Adoption Support

Children who have been separated from their birth parents, for whatever reason, will have been deeply affected by their experiences. They will all have suffered loss and many will have also experienced neglect, abuse and trauma. This will affect their ability to attach to primary care givers and can cause significant difficulties in forming relationships with others.


We provide a range of support services for adopters and their children. Every adopter is entitled to advice about these services and to an assessment of their additional support needs but About Adoption does not have to provide support in response to an assessment. Access to these services depends on your circumstances but you can ask for an assessment at any time, no matter how long after the adoption.

All adopters are entitled to:

• A copy of your child’s permanence report
• A summary of your child’s health from the Local Authority medical adviser
• A life story book to help your child understand their early life


Support services About Adoption offers

Parenting advice & support

Our Social Workers are available to talk over any difficulties and issues with you. They can visit you at home, in the office or they may offer information and advice over the phone.

Support groups for adopted children

During each of the school holidays, we host one group for teenagers and another for younger children.

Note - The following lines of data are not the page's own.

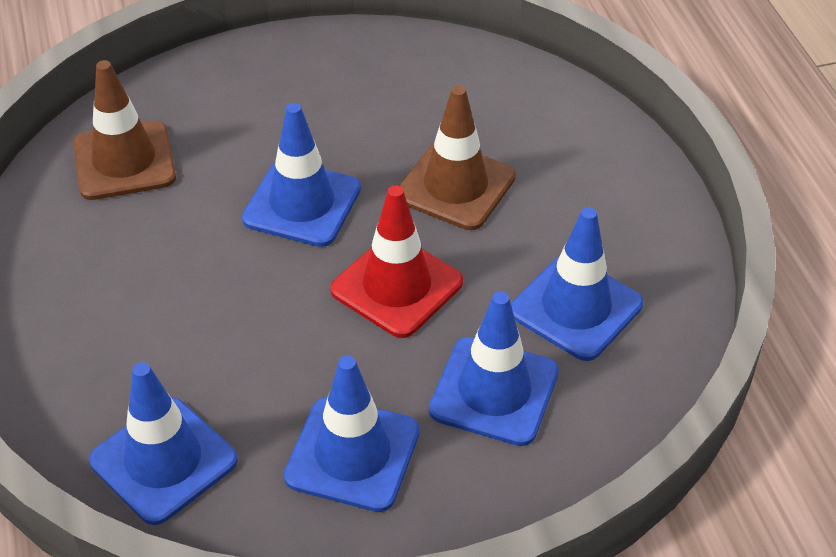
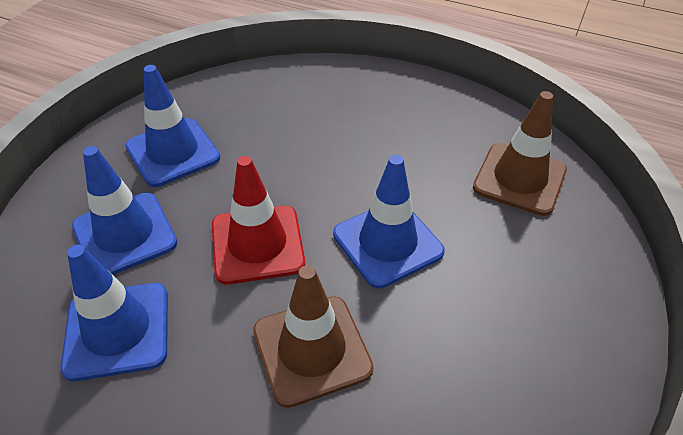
camera: 130 degrees right, 0 degrees up
(163, 461) = (259, 92): blue traffic cone -> none

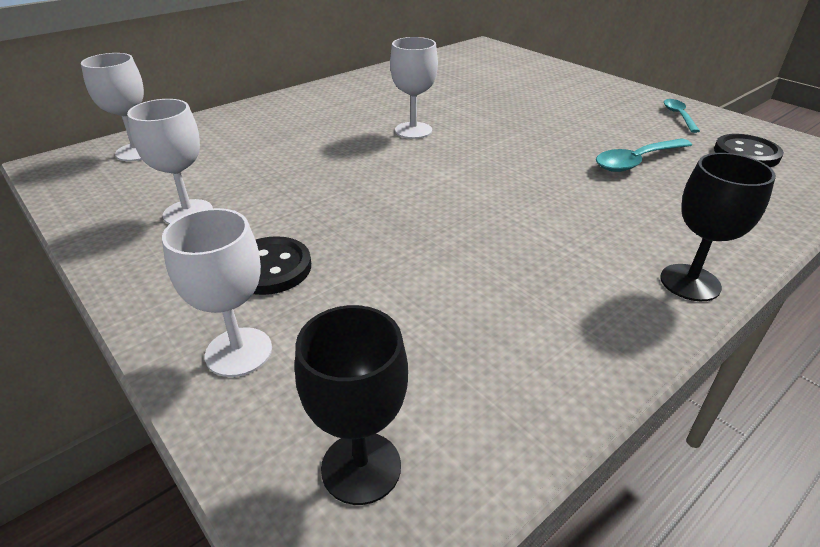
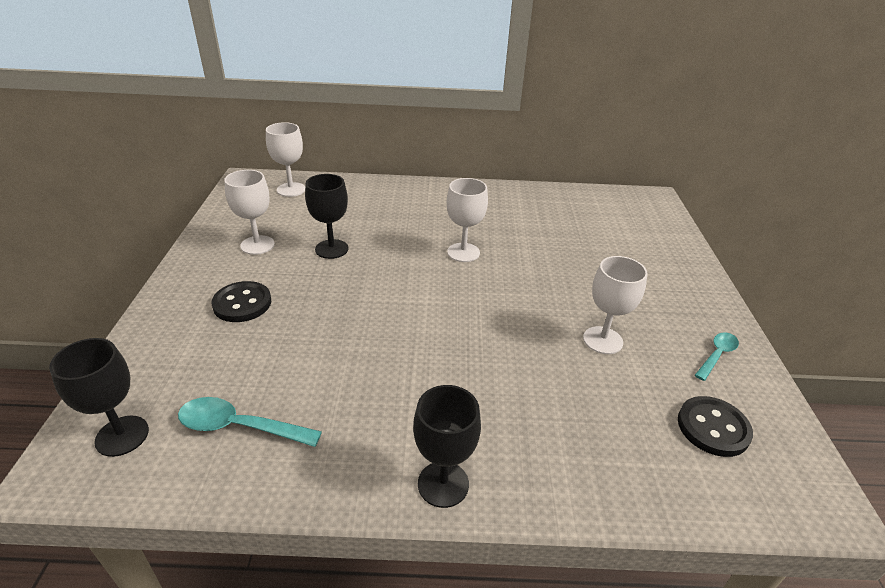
camera: 40 degrees right, 0 degrees up
(239, 352) = (165, 341): white goblet -> white goblet (602, 340)
(284, 179) = (331, 249): none -> black goblet
(636, 161) = (588, 372): turquoise spoon -> turquoise spoon (239, 427)

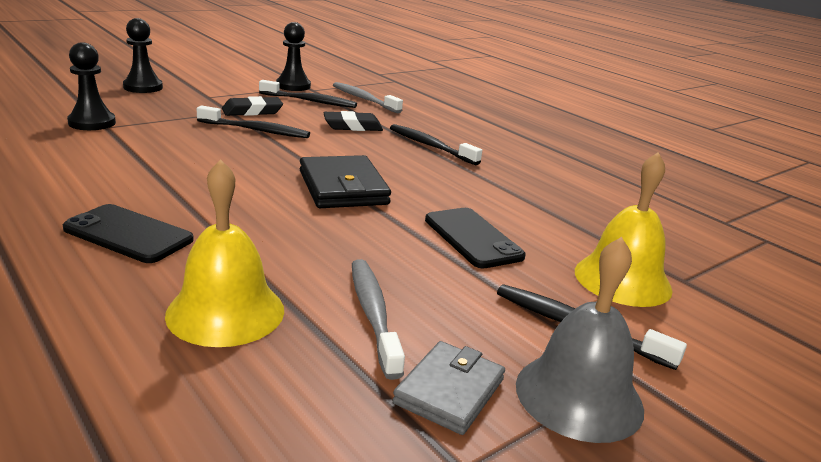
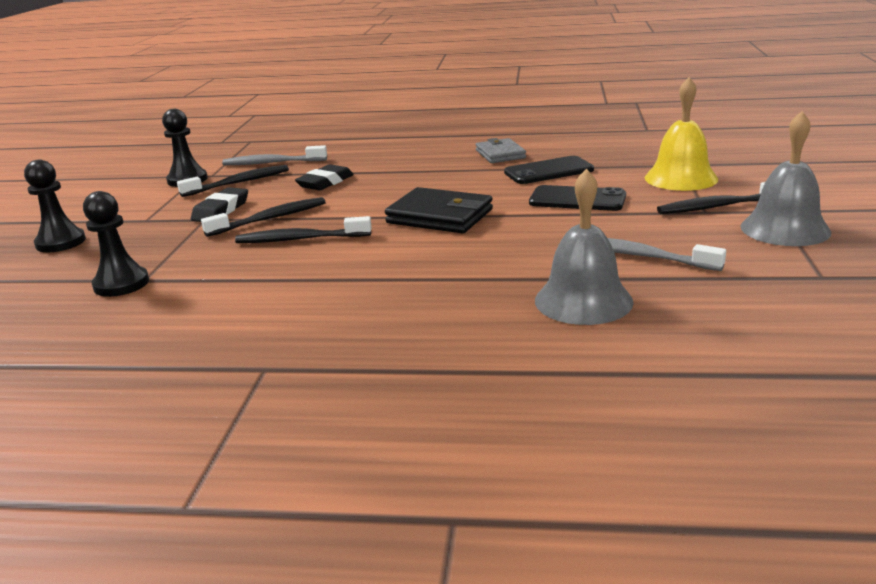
camera: 40 degrees left, 0 degrees up
(128, 234) = (411, 311): black phone -> black phone (548, 171)
(225, 312) = (583, 301): yellow bell -> grey bell
(430, 146) = (410, 168): black toothbrush -> black toothbrush (300, 239)
(449, 391) = (748, 259): grey wallet -> grey wallet (500, 154)

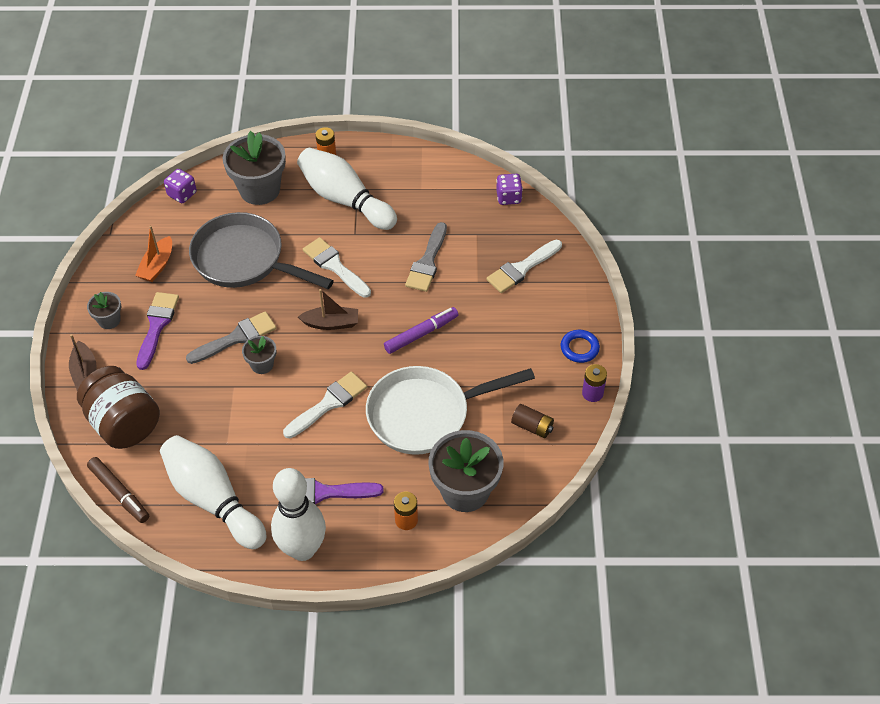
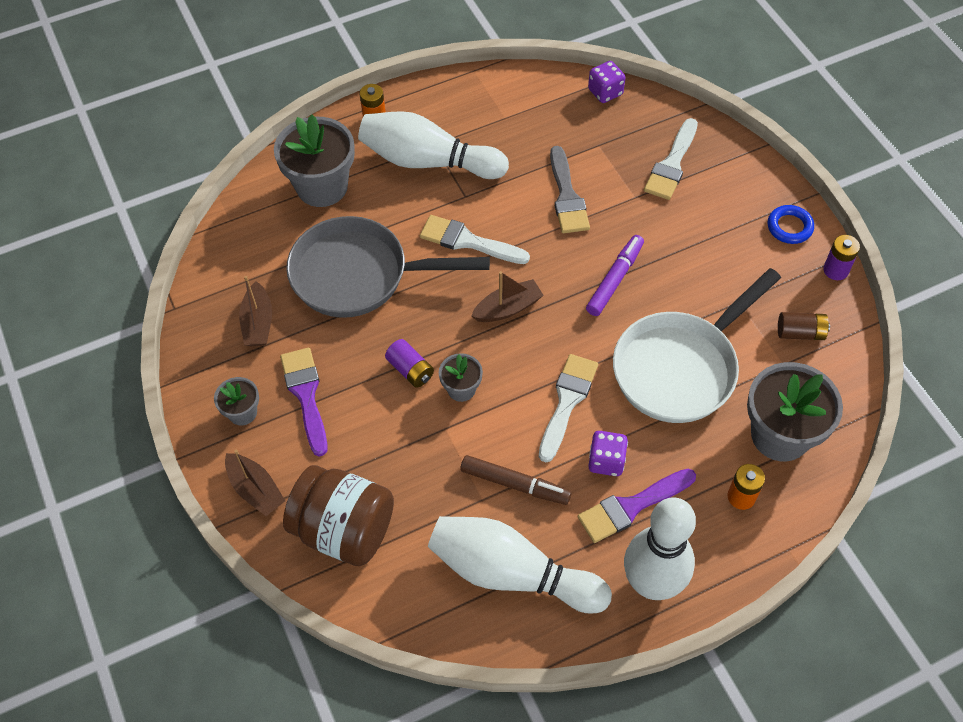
camera: 25 degrees left, 5 degrees up
(119, 493) = (395, 617): brown marker -> brown marker (515, 484)
(157, 265) = (258, 323): orange boat -> brown boat
(182, 194) = (232, 226): purple dice -> purple dice (606, 461)
(236, 338) = (410, 370): grey brush -> purple battery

Support groups for adopters

Bi monthly support groups where adopters can meet to socialise with each other. Staff are on hand if you would like to discuss any issues or concerns.

Annual conference

Focused around adoption of which a guest speaker is invited.

Library of books

You are welcome to borrow books from our library for up to one month at a time.

Regular newsletter

Sent out to all adoptive families, which details events and items of interest.

Annual family fun day

Where all adoptive families can socialise and develop support networks with families who are experiencing similar issues.

Ongoing training

To understand why adopted children behave the way they do and how we can reduce the behaviours by adjusting our responses.


Theraplay is a child and family therapy for building and enhancing attachment, self-esteem, trust in others, and joyful engagement. It is based on the natural patterns of playful, healthy interaction between parent and child and is personal, physical, and fun. Theraplay interactions focus on four essential qualities found in parent-child relationships: Structure, Engagement, Nurture, and Challenge. Theraplay sessions create an active, emotional connection between the child and parent or caregiver, resulting in a changed view of the self as worthy

Play Therapy

Play Therapy uses a variety of play and creative arts techniques to alleviate chronic, mild and moderate psychological and emotional conditions in children that are causing behavioural problems and/or are preventing children from realising their potential. The Play Therapist works integratively using a wide range of play and creative arts techniques, mostly responding to the child’s wishes. This distinguishes the Play Therapist from more specialised therapists (Art, Music, Drama etc). The greater depth of skills and experience distinguishes the play therapist from those using therapeutic play skills.


Play therapy may be non-directive (where the child decides what to do in a session, within safe boundaries), directive (where the therapist leads the way) or a mixture of the two. Play therapy is particularly effective with children who cannot, or do not want to talk about their problems. The Play Therapist forms a short to medium term therapeutic relationship and often works systemically taking into account and perhaps dealing with the social environment of the clients (peers, siblings, family, school etc).

Dyadic Developmental Psychotherapy (DDP)

Dan Hughes, a Clinical Psychologist, created Dyadic Developmental Psychotherapy (DDP) as a treatment for families with adopted or fostered children who had experienced neglect and abuse in their birth families and suffered from significant developmental trauma. DDP is based on and brings together attachment theory, what we understand about developmental trauma, the neurobiology of trauma, attachment and caregiving, inter-subjectivity theory and child development. Troubled children may have had many changes in the people who look after them and find it hard to trust adults. They may believe that parents aren’t safe and can’t always be turned to for comfort and help.


They may develop insecure attachments and try to stop their new parents from becoming emotionally close to them. The therapy helps the children learn to trust. It is family-based and involves the child with his or her caregivers.